Multimedia skills for journalists?

BlogHer is an example of how you can do successful business if you find the adequate niche. A similar example is MediaStorm: they have specialized in compelling multimedia storytelling, where video, audio, text and pictures are combined to explain heart-moving journalistic stories. They make auctions to sell some of the stories to big media, and promoting their work on iTunes, Flickr and MySpace. In a lively round table moderated by Nora Paul (University of Minnesota), Brian Storm defended that what media need now is good journalism and critical thinking, and multimedia tools are just ways to explore new forms of storytelling. He defended that the best way to produce multimedia stories is in teams with people with outstanding skills in each of the elements of the story. He was very radical in saying that journalism schools just need to teach the j-basics, good repoting.
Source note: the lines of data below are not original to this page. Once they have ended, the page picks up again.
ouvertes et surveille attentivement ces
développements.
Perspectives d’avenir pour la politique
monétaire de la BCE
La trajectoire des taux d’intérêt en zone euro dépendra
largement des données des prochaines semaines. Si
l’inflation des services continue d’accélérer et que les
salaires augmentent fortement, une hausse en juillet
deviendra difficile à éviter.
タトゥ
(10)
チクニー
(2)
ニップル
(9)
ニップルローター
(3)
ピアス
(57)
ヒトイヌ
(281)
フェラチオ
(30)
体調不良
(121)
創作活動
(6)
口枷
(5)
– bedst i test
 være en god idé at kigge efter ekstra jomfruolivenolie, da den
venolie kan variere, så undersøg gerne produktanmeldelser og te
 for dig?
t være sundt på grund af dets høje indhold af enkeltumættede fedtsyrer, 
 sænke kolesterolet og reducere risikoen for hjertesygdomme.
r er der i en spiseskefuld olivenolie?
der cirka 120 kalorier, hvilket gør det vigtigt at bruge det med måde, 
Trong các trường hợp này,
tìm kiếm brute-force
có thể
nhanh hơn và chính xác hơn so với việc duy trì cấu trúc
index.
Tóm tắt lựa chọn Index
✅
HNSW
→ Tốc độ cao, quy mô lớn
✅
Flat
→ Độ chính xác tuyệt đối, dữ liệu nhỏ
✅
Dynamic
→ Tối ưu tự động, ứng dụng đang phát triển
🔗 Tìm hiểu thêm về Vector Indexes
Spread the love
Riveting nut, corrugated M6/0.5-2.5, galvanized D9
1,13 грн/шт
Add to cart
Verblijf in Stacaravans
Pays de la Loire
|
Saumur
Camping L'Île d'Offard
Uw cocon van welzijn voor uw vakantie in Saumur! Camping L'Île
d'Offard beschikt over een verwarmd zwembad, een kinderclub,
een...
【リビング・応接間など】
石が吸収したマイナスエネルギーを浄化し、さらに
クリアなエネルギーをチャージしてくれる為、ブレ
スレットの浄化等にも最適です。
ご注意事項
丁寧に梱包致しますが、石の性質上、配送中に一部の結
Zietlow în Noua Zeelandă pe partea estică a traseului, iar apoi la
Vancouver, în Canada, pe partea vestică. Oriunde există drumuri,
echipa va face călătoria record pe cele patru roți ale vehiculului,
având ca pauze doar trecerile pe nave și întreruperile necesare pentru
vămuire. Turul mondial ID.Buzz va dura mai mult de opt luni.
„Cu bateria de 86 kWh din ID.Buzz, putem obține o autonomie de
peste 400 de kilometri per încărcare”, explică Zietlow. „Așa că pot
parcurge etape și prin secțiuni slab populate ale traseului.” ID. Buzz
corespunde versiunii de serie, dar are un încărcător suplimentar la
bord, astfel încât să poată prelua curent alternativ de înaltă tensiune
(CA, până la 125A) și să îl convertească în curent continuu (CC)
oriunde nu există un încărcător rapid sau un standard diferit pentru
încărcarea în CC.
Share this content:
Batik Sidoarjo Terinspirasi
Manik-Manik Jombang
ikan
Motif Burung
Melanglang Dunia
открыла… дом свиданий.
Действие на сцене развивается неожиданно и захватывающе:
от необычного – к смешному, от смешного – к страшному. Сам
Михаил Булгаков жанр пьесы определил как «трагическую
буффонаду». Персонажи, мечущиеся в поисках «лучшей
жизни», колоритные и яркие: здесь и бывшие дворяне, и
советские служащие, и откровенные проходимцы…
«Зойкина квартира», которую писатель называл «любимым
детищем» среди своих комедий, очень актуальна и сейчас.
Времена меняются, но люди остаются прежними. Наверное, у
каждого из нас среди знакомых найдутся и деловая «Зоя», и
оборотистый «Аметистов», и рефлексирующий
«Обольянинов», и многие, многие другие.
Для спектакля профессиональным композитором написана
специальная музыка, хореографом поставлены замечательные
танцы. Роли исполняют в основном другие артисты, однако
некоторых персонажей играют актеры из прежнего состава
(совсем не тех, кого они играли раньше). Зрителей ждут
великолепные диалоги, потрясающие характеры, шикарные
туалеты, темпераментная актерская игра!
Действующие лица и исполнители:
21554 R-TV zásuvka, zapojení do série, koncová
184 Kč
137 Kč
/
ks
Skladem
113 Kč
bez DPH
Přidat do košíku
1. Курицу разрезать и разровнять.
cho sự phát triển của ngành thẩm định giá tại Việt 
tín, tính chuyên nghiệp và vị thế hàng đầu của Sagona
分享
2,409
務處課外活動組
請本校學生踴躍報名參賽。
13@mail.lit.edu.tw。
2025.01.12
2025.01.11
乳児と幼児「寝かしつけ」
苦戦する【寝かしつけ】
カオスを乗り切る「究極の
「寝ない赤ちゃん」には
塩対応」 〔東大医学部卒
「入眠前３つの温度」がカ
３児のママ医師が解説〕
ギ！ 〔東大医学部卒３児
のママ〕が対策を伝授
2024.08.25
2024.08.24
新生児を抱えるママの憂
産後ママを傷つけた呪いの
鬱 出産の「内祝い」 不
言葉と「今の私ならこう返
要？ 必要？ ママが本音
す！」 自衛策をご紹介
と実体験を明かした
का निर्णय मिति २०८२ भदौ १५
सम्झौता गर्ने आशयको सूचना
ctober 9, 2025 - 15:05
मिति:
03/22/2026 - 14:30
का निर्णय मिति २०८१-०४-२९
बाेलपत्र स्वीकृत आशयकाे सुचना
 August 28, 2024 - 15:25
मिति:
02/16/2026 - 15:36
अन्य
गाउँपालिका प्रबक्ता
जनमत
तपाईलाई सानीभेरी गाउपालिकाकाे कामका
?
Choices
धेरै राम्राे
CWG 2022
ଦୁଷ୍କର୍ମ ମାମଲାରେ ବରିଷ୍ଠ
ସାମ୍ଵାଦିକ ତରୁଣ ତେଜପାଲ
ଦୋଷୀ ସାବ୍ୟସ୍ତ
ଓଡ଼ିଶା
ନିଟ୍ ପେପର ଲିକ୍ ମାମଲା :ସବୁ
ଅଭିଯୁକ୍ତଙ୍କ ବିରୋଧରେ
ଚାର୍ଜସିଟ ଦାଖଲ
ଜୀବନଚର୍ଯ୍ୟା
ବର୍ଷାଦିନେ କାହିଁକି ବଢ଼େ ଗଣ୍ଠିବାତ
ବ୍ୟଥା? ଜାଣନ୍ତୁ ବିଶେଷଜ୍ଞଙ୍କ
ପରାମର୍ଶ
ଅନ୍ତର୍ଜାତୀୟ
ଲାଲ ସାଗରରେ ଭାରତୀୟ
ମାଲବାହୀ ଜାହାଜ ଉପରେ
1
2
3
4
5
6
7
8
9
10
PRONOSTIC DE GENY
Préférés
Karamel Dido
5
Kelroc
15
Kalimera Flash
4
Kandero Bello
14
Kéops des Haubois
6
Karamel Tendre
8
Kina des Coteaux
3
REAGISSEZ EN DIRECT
But when NYTimes.com speaker, Andrew DeVigal, said that their better hires lattely have been two Flash developers with no journalistic experience, I somehow prefer to think that the more the students can get at the university, the better. The key: teaching them to learn to learn new tools and skills. The videos linked at the first paragraph of this post are by Lindsay Meeks, a creative local multimedia journalist I met at the conference... She will graduate at UT this summer, and she has a bright future ahead. Lindsay conducts on her own video interviews with two cameras (one on a tripod) and creates Flash containers. A brave online journalist you would like to have in your multimedia storytelling team!